__WORK ORDER__:
Search the records for the string "wood", and show each line where it appears.

Stored data:
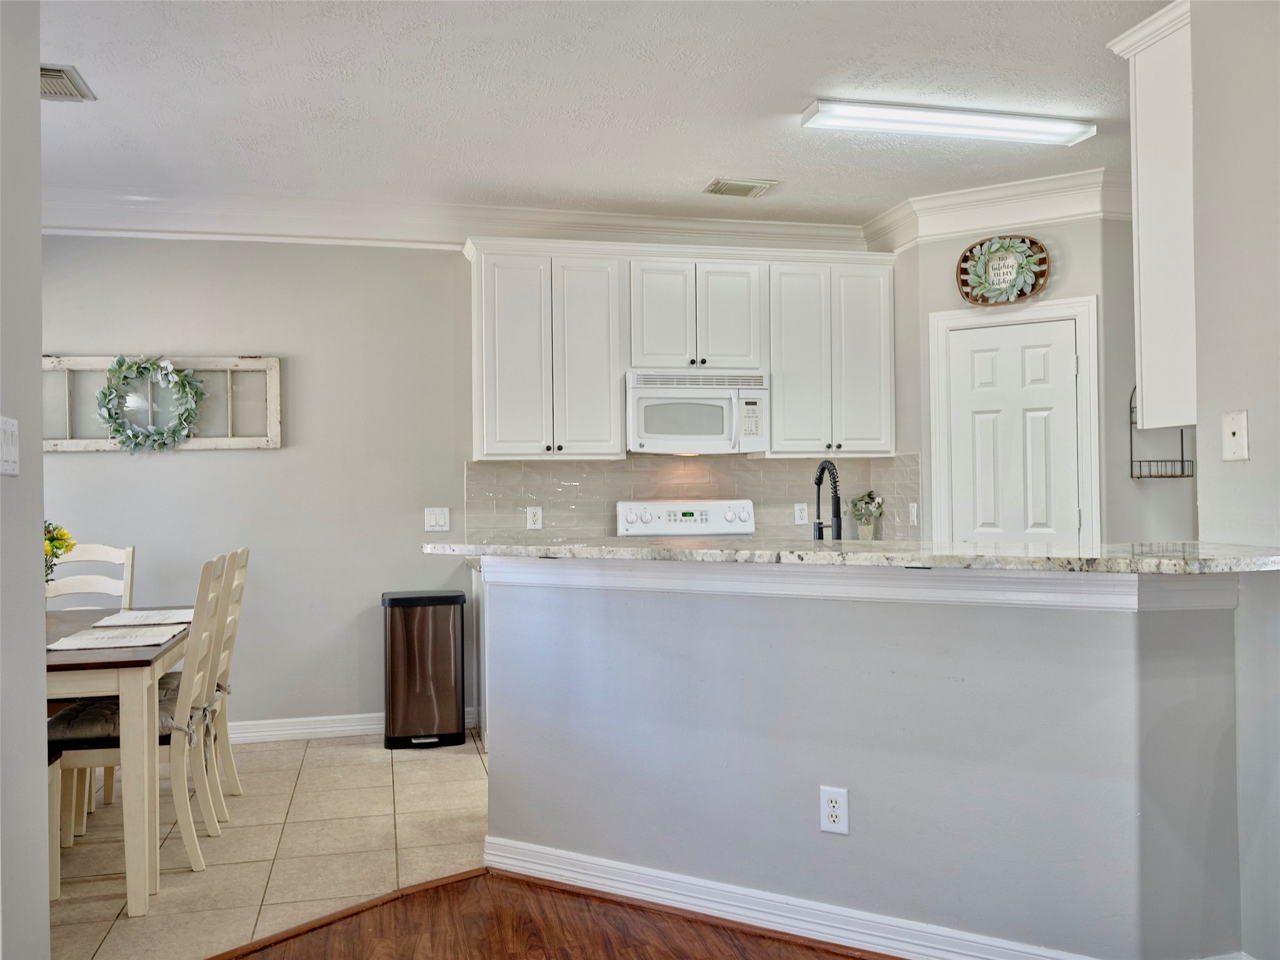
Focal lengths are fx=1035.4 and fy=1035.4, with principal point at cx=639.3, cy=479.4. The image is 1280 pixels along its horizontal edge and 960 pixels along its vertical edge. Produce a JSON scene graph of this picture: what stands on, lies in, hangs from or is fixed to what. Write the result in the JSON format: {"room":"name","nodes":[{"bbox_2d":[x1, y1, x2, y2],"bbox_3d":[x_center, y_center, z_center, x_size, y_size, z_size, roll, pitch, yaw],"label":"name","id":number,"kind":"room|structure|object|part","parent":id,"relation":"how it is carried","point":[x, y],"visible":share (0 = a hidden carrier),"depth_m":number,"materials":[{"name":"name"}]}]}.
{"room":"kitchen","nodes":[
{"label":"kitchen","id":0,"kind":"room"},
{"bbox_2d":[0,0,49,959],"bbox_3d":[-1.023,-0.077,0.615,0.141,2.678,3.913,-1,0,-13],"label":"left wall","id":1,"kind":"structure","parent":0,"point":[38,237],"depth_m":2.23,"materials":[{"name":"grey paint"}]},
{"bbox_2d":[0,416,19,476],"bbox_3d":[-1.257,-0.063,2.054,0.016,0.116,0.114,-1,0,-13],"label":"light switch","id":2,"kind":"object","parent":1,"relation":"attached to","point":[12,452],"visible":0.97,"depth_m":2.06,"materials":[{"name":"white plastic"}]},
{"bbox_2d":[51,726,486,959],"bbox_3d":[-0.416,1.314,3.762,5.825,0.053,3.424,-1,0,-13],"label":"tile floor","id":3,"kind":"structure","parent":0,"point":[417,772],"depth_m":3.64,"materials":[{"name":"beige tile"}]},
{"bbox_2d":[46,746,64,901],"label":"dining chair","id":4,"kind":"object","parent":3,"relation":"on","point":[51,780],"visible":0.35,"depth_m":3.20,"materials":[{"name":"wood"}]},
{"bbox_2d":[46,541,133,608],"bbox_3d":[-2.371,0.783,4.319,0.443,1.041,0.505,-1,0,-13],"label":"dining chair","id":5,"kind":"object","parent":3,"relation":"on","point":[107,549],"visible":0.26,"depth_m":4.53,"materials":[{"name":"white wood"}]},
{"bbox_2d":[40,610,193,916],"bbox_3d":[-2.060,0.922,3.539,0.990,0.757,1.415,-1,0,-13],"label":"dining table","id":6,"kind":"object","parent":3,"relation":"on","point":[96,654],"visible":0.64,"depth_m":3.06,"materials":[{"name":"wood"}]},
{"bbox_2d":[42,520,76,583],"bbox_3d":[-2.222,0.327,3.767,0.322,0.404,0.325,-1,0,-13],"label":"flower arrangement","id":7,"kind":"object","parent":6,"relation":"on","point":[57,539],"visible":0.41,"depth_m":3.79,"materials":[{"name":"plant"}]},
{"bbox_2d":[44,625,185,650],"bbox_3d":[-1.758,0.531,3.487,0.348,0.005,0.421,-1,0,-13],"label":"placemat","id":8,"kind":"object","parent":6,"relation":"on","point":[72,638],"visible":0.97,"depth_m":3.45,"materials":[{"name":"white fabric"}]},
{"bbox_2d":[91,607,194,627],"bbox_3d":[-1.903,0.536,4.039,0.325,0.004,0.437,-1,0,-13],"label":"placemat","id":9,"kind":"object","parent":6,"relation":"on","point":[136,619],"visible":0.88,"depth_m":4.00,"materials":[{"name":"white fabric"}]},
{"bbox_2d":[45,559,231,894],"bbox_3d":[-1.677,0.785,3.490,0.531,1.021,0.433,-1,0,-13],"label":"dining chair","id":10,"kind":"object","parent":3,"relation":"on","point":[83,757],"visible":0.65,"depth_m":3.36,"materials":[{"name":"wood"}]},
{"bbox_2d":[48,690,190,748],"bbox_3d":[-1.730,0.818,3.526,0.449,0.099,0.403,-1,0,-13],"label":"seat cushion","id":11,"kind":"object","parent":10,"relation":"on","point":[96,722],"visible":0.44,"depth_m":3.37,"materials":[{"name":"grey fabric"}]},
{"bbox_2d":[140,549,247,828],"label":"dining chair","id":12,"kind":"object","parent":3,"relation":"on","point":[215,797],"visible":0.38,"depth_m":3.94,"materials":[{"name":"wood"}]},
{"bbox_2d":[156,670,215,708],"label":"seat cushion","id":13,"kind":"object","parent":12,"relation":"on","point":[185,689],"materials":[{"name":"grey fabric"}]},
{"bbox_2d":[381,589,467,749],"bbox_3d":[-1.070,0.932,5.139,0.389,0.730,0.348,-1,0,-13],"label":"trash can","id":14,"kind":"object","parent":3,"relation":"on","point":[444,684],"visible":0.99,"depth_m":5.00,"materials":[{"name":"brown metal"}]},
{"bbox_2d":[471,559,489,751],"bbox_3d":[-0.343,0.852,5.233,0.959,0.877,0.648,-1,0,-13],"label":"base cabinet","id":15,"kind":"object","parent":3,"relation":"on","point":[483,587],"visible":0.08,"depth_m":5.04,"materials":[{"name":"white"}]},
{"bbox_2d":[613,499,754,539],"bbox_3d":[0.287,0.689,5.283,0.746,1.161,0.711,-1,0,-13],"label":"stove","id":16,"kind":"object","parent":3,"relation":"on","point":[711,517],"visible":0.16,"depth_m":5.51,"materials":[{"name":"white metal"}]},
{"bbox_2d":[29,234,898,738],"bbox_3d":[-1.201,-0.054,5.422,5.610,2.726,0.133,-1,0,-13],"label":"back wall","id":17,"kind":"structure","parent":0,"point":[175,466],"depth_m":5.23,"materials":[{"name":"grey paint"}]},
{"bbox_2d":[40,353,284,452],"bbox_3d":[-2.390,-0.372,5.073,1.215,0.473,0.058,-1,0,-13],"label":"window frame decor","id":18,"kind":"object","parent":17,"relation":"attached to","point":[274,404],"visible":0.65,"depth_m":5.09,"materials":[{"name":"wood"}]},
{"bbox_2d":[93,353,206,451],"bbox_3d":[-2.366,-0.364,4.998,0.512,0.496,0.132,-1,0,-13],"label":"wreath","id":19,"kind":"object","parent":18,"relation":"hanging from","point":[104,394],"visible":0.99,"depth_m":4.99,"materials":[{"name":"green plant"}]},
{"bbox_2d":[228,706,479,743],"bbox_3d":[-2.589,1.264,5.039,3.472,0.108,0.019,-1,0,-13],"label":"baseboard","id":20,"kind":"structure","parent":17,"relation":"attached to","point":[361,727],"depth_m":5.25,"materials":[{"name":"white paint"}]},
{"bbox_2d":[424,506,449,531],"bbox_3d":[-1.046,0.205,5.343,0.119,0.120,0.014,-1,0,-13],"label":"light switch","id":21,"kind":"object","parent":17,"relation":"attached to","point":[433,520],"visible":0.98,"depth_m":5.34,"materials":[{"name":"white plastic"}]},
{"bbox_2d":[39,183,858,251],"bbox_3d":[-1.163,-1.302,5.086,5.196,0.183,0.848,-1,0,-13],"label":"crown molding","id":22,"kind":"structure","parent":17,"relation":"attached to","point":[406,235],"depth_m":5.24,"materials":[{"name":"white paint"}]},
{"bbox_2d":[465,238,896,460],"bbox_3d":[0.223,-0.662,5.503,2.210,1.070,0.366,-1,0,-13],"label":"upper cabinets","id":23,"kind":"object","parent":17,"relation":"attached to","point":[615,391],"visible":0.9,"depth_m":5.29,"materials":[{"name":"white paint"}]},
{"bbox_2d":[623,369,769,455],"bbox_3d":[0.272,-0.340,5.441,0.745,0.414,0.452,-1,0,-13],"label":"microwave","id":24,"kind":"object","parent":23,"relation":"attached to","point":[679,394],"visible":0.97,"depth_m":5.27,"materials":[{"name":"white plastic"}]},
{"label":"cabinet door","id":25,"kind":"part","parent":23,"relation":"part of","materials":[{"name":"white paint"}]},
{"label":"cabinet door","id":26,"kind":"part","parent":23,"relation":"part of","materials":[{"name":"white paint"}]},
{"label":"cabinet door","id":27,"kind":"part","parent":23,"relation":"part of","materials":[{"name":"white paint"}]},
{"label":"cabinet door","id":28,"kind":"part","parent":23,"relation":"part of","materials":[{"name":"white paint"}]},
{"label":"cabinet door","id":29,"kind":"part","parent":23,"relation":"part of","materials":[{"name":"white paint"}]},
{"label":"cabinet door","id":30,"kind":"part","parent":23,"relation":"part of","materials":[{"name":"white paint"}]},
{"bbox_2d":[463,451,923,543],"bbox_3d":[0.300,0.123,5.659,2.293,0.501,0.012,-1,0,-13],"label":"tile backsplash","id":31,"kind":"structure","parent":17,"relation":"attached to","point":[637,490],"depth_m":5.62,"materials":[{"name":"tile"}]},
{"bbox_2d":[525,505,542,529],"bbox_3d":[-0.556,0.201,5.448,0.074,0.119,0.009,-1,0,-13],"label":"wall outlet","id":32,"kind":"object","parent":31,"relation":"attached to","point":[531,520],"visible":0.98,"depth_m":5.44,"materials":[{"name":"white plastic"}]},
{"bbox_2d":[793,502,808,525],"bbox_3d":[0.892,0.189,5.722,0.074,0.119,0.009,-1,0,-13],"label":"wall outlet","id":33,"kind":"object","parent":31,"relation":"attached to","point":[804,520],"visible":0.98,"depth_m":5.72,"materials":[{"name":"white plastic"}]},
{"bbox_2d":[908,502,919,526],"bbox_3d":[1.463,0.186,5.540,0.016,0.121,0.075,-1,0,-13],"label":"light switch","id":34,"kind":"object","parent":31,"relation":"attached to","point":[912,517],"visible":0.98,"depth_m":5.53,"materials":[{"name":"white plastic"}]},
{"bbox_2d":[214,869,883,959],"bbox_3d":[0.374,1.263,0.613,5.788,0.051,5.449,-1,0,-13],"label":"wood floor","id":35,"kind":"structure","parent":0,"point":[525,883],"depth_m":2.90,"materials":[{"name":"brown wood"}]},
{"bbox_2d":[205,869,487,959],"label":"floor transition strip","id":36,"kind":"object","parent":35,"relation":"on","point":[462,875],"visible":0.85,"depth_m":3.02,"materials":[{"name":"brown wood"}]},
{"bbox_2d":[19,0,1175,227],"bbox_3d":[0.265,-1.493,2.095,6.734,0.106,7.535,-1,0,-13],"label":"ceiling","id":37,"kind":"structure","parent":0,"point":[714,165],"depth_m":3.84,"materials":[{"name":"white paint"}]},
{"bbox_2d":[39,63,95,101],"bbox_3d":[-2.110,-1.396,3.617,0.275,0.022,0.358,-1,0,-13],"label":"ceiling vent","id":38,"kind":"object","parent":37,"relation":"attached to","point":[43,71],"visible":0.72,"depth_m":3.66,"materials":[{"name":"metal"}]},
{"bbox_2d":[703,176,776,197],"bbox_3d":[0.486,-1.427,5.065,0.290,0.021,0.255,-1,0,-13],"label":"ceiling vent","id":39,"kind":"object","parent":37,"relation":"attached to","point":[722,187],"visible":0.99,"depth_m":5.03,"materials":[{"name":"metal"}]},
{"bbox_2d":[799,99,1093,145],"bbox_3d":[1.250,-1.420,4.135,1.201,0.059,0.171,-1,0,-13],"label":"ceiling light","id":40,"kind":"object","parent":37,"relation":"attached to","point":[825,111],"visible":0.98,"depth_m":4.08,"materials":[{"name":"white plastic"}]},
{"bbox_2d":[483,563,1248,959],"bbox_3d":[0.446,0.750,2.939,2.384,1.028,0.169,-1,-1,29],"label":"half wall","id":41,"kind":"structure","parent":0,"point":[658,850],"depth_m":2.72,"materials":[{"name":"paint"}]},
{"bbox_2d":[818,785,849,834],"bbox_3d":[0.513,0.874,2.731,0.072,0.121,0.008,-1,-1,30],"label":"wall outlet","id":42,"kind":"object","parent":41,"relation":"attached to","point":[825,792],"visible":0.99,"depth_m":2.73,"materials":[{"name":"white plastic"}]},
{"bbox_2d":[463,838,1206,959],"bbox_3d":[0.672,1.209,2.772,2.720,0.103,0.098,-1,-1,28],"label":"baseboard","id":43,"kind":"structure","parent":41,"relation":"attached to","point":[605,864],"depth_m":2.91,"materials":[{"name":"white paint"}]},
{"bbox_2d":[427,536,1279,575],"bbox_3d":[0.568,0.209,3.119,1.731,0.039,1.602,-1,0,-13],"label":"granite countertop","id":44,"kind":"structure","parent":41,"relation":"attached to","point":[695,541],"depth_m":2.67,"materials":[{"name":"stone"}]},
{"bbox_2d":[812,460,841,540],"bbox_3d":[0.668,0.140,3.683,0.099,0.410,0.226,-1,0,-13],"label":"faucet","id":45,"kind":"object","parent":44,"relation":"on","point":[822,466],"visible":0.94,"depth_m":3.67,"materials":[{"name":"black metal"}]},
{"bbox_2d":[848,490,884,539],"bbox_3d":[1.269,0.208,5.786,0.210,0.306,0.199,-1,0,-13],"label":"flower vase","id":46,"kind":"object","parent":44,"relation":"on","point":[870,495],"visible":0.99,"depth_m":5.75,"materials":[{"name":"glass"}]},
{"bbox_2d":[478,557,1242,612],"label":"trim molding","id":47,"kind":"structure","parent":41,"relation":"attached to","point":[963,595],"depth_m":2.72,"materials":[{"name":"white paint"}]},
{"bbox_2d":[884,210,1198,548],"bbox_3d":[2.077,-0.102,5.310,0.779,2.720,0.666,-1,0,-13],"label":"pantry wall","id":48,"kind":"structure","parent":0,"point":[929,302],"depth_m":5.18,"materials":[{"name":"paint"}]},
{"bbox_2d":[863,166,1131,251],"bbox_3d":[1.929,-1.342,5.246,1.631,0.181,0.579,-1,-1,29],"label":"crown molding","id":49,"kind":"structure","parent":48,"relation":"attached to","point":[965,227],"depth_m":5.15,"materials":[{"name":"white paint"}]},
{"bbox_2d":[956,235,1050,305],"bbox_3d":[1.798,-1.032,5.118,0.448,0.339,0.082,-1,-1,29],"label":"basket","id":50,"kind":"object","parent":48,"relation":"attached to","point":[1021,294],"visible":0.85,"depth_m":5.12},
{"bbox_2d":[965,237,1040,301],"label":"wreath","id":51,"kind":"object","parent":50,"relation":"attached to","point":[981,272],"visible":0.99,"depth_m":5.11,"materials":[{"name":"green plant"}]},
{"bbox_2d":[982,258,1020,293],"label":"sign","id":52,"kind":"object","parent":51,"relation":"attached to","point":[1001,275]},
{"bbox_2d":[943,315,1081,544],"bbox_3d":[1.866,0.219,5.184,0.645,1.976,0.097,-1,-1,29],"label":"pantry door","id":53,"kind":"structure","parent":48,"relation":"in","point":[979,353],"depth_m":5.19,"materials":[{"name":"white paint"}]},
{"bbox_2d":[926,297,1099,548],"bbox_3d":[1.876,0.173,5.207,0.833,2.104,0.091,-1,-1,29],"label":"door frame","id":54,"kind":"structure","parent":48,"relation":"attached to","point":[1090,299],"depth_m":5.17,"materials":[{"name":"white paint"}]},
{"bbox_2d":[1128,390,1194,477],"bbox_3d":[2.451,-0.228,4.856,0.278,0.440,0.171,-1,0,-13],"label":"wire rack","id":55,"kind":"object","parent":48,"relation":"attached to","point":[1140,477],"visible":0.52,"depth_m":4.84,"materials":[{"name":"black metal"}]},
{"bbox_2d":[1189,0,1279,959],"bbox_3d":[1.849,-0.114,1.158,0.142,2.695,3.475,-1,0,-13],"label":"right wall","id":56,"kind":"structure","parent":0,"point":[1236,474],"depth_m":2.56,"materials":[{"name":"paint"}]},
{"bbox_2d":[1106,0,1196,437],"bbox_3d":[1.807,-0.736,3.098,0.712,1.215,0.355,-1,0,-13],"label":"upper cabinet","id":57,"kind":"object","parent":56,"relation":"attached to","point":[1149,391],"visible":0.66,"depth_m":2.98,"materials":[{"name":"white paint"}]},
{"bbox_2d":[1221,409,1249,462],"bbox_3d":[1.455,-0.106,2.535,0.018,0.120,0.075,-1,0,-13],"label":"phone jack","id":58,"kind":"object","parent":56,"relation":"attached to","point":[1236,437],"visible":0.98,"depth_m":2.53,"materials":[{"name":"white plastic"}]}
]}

__REPLY__:
{"bbox_2d":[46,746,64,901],"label":"dining chair","id":4,"kind":"object","parent":3,"relation":"on","point":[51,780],"visible":0.35,"depth_m":3.20,"materials":[{"name":"wood"}]},
{"bbox_2d":[46,541,133,608],"bbox_3d":[-2.371,0.783,4.319,0.443,1.041,0.505,-1,0,-13],"label":"dining chair","id":5,"kind":"object","parent":3,"relation":"on","point":[107,549],"visible":0.26,"depth_m":4.53,"materials":[{"name":"white wood"}]},
{"bbox_2d":[40,610,193,916],"bbox_3d":[-2.060,0.922,3.539,0.990,0.757,1.415,-1,0,-13],"label":"dining table","id":6,"kind":"object","parent":3,"relation":"on","point":[96,654],"visible":0.64,"depth_m":3.06,"materials":[{"name":"wood"}]},
{"bbox_2d":[45,559,231,894],"bbox_3d":[-1.677,0.785,3.490,0.531,1.021,0.433,-1,0,-13],"label":"dining chair","id":10,"kind":"object","parent":3,"relation":"on","point":[83,757],"visible":0.65,"depth_m":3.36,"materials":[{"name":"wood"}]},
{"bbox_2d":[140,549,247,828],"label":"dining chair","id":12,"kind":"object","parent":3,"relation":"on","point":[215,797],"visible":0.38,"depth_m":3.94,"materials":[{"name":"wood"}]},
{"bbox_2d":[40,353,284,452],"bbox_3d":[-2.390,-0.372,5.073,1.215,0.473,0.058,-1,0,-13],"label":"window frame decor","id":18,"kind":"object","parent":17,"relation":"attached to","point":[274,404],"visible":0.65,"depth_m":5.09,"materials":[{"name":"wood"}]},
{"bbox_2d":[214,869,883,959],"bbox_3d":[0.374,1.263,0.613,5.788,0.051,5.449,-1,0,-13],"label":"wood floor","id":35,"kind":"structure","parent":0,"point":[525,883],"depth_m":2.90,"materials":[{"name":"brown wood"}]},
{"bbox_2d":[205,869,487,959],"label":"floor transition strip","id":36,"kind":"object","parent":35,"relation":"on","point":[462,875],"visible":0.85,"depth_m":3.02,"materials":[{"name":"brown wood"}]},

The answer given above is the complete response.